● **Textauszug**:
※ ※ ※
Filterblase bei Google?

Die Personalisierung von Suchergebnissen der Suchmaschinen und die Vernetzung der sozialen Netzwerke hat Vor- und Nachteile. Wenn ich mich für Golf als Sport interessiere und Treffer, die sich mit dem Auto oder dem Golfstrom befassen, nicht anklicke, zeigen die Algorithmen mir in Zukunft  ähnliche Treffer und die dazugehörige Werbung an. Je häufiger ich bestimmte Seiten anklicke, desto häufiger werden sie angezeigt. Im Extremfall wird mir die eigene Webseite an einer der ersten Stelle der Suchergebnisse angezeigt, weil sie ständig kontrolliert und aufgerufen wird, während sie für alle anderen Nutzer fast unsichtbar ist. Auch das Gerät, PC, Tablet, Handy mit Betriebssystem und Browser werden ausgelesen. Bei der gleichen Suchfrage erhält man mit unterschiedlichen Geräten unterschiedliche Suchergebnisse und teilweise auch unterschiedliche Preise in Internetshops und bei der Buchung von Reisen.
※ ※ ※
● **Gesammelte Daten**:
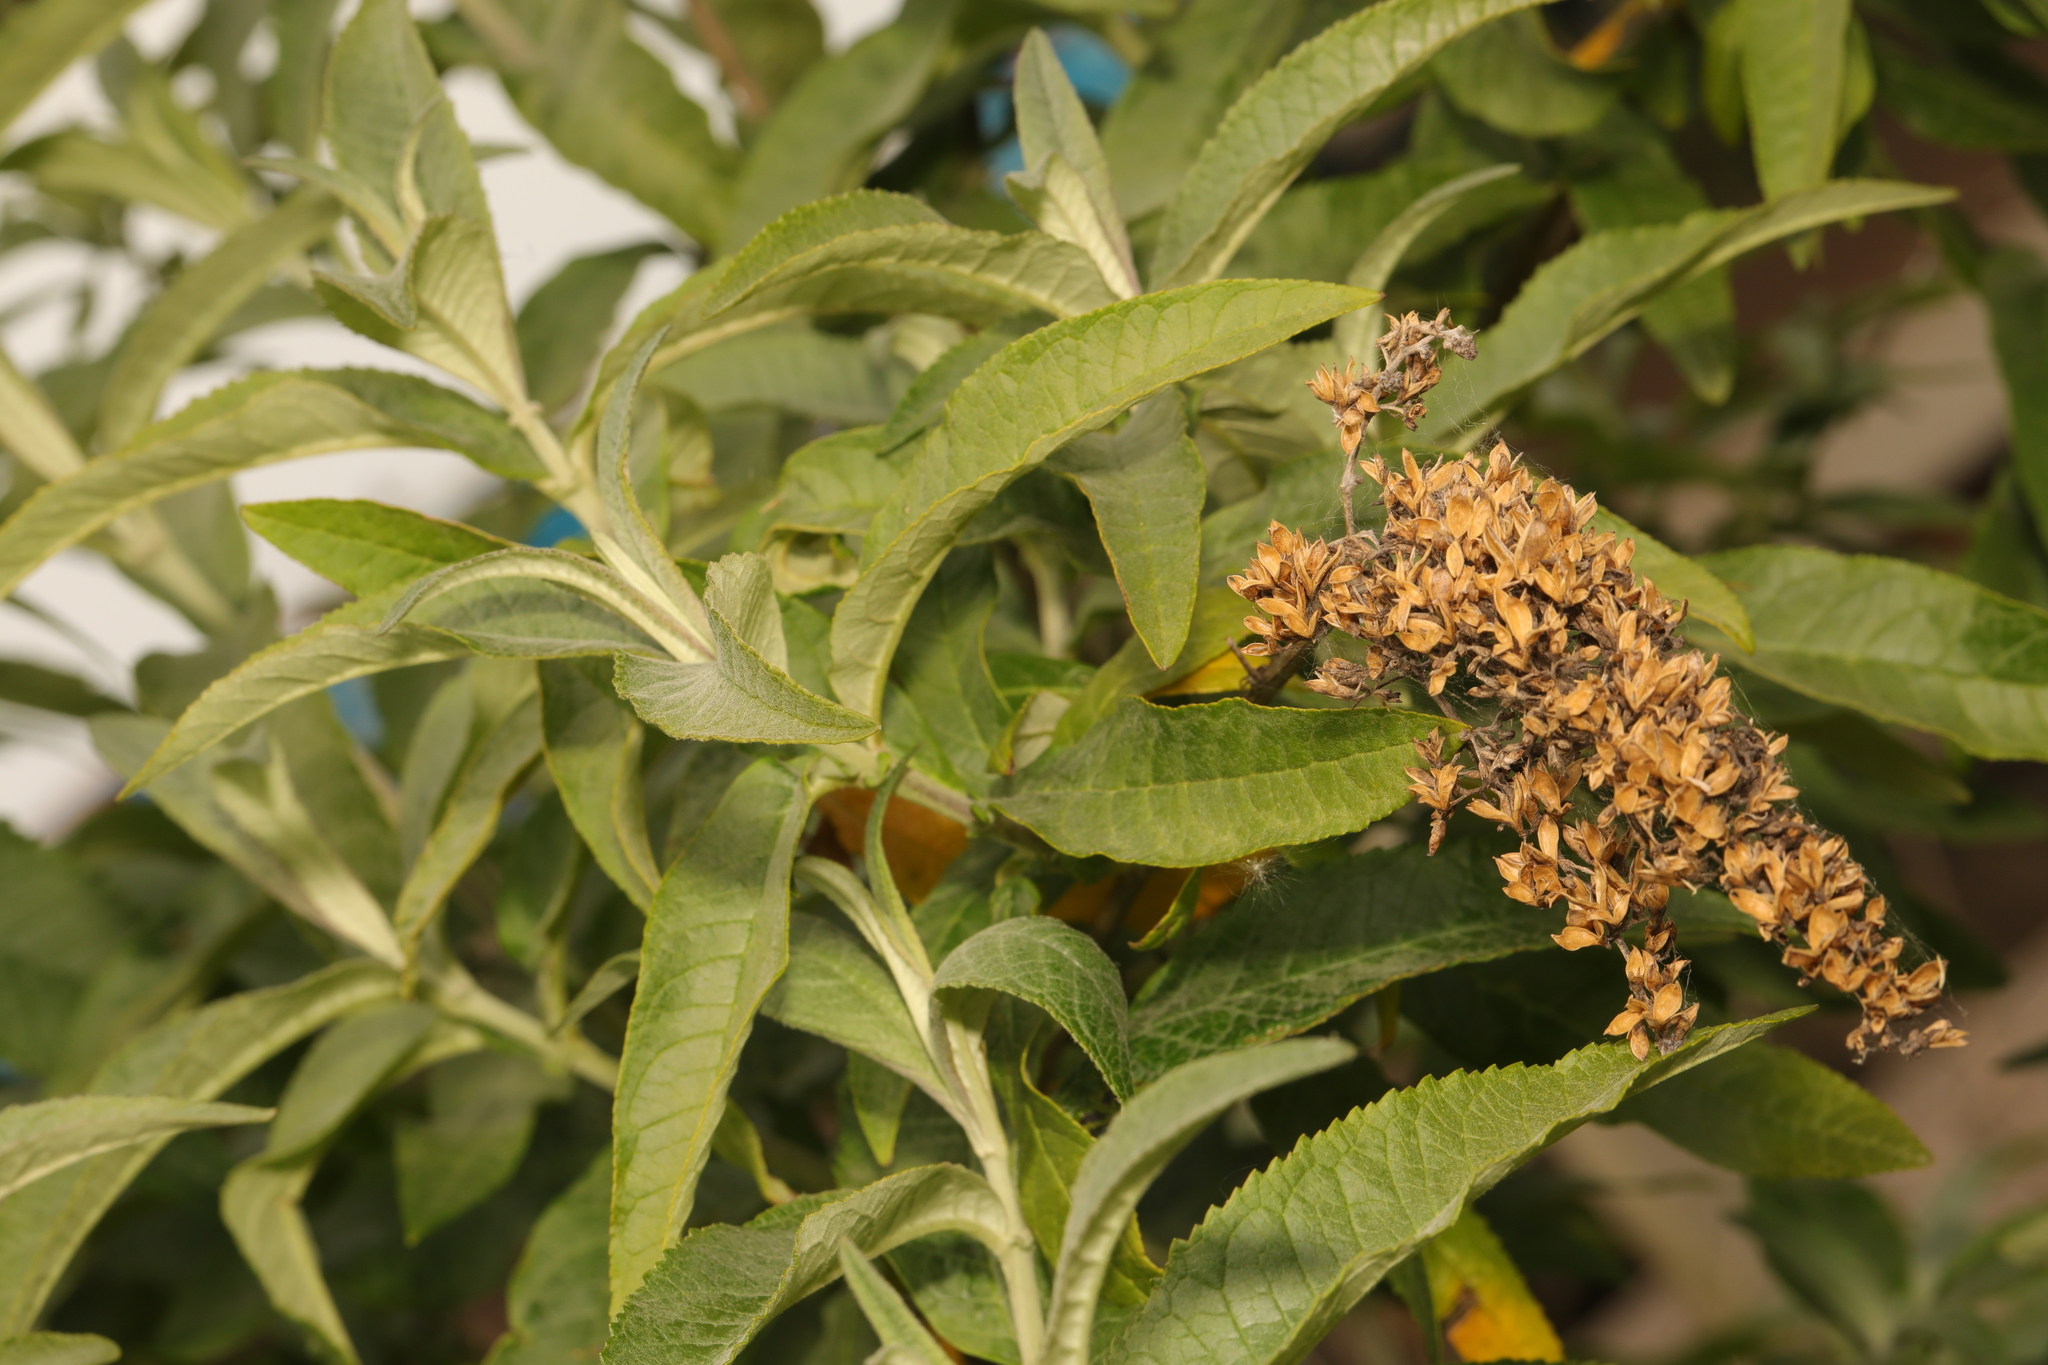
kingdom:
※ ※ ※
● **Aufgabe 1**:
Welche technischen Angaben werden laut dem Textauszug zur Filterblase bei Google außer den angeklickten Treffern noch ausgelesen?
● **Aufgabe 2**:
Prüfen Sie anhand des Textauszugs zur Filterblase, ob die folgenden Aussagen zutreffen, und belegen Sie jede Entscheidung mit einem wörtlichen Zitat.
(a) Je öfter man bestimmte Seiten anklickt, desto seltener erscheinen sie.
(b) Bei derselben Suchfrage können verschiedene Geräte zu unterschiedlichen Suchergebnissen führen.
(c) Die Personalisierung von Suchergebnissen hat nur Nachteile.
● **Aufgabe 3**:
Schreiben Sie den Textauszug über personalisierte Suchergebnisse nach seinem letzten Satz um einige Sätze weiter.

● **Schriftliche Antwort 1**:
Das Gerät (PC, Tablet, Handy) mit Betriebssystem und Browser.

● **Schriftliche Antwort 2**:
(a) Nein: „Je häufiger ich bestimmte Seiten anklicke, desto häufiger werden sie angezeigt.“
(b) Ja: „Bei der gleichen Suchfrage erhält man mit unterschiedlichen Geräten unterschiedliche Suchergebnisse“
(c) Nein: „hat Vor- und Nachteile“

● **Schriftliche Antwort 3**:
Ob daraus eine Filterblase entsteht, ist umstritten. Siehe z.B. Sebastian Meinek: Deshalb ist „Filterblase“ die blödeste Metapher des Internets, motherboard 9.3.2018 
Auf jeden Fall kann ich dem als Benutzer aktiv entgegentreten, indem ich Suchverlauf und Cookies regelmäßig lösche, den Browser durch ergänzende Tools wie Ghostery absichere oder noch besser, von vornherein in einer virtuellen Umgebung unterwegs bin. Außerdem bin ich als Benutzer aktiv gefordert und nicht willenloses Objekt der Suchmaschine: Fuck the Bubble: So bringst du deine Filterblase zum Platzen

Konkrete Untersuchungen zu den Auswirkungen der Personalisierung sind leider bislang nicht überzeugend. Das
Forschungsprojekt „#Datenspende: Google und die Bundestagswahl 2017“  hat sich jetzt dieser Problematik gewidmet. Die Untersuchung beruht auf der Suche nach 9 Politikern und Parteien, die in regelmäßigen Abständen wiederholt wurden. Als Ergebnis stellte sich heraus, dass die Suchergebnisse nur unwesentlich voneinander abweichen.
Die Problematik bei dieser Studie liegt bei der Art der Suchfragen. Sie beschränken sich auf das, was man im Retrieval Known-Item-Search bezeichnet, die Suche nach Fakten, die man schon vorher kennt. Die Aussagekraft ist also sehr begrenzt. Welche Folgen Personalisierung unter welchen Umständen auf die Informationsversorgung haben kann, ist damit nicht geklärt.